Results: cDC1s were rarely present in normal kidneys. Their number increased significantly in ATN and proliferative GN, proportionally much more than CD1c⁺ DCs. cDC1s were mainly found in the interstitium, except in lupus nephritis, pauci-immune GN and anti-GBM disease, where they were prominent in glomeruli and peri-glomerular regions. The number of cDC1s correlated with disease severity in ATN, number of crescents in pauci-immune GN, interstitial fibrosis in IgA nephropathy and lupus nephritis, as well as prognosis in IgA nephropathy. The number of CD8⁺ T cells also increased significantly in these conditions and cDC1 number correlated with CD8⁺ T cell number in lupus nephritis and pauci-immune GN, with many of them closely co-localized.

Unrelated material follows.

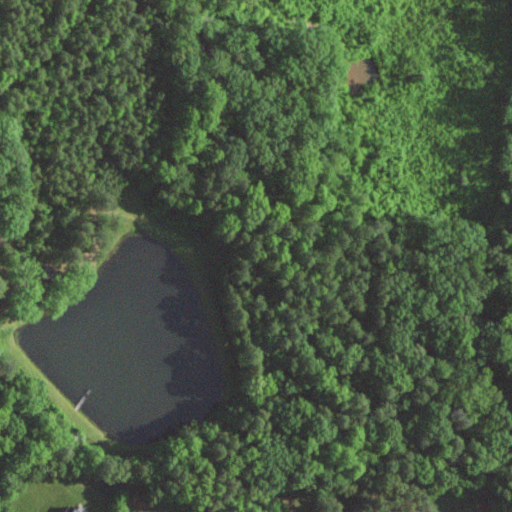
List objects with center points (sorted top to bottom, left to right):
building: (62, 509)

Conclusions: cDC1 number correlated with various clinic-pathological features and prognosis reflecting a possible role in these conditions. Their association with CD8⁺ T cells suggests a combined mechanism in keeping with the results in animal models.

Introduction

Dendritic cells (DCs) are the central orchestrators of effective immunity. These cells are heterogeneous and can be divided into distinct subsets based on their phenotype and function. Dendritic cells can be broadly categorized into plasmacytoid DCs (pDC) and conventional DCs (cDC). cDC consists of two major subsets: cDC1 (CD141⁺ DCs in humans and CD103⁺ or CD8α⁺ DCs in rodents) and cDC2 (CD1c⁺ DCs in human and CD11b⁺ DCs in rodents) (1). cDC1 were discovered first in mouse and then in humans and are characterized by their superior ability to phagocytose necrotic cells through damage-associated molecular pattern (DAMP) receptor Clec9A and to cross-present to CD8⁺ T cells. In contrast, cDC2s are effective CD4⁺ T cell activators but inferior at CD8⁺ T cell activation (2).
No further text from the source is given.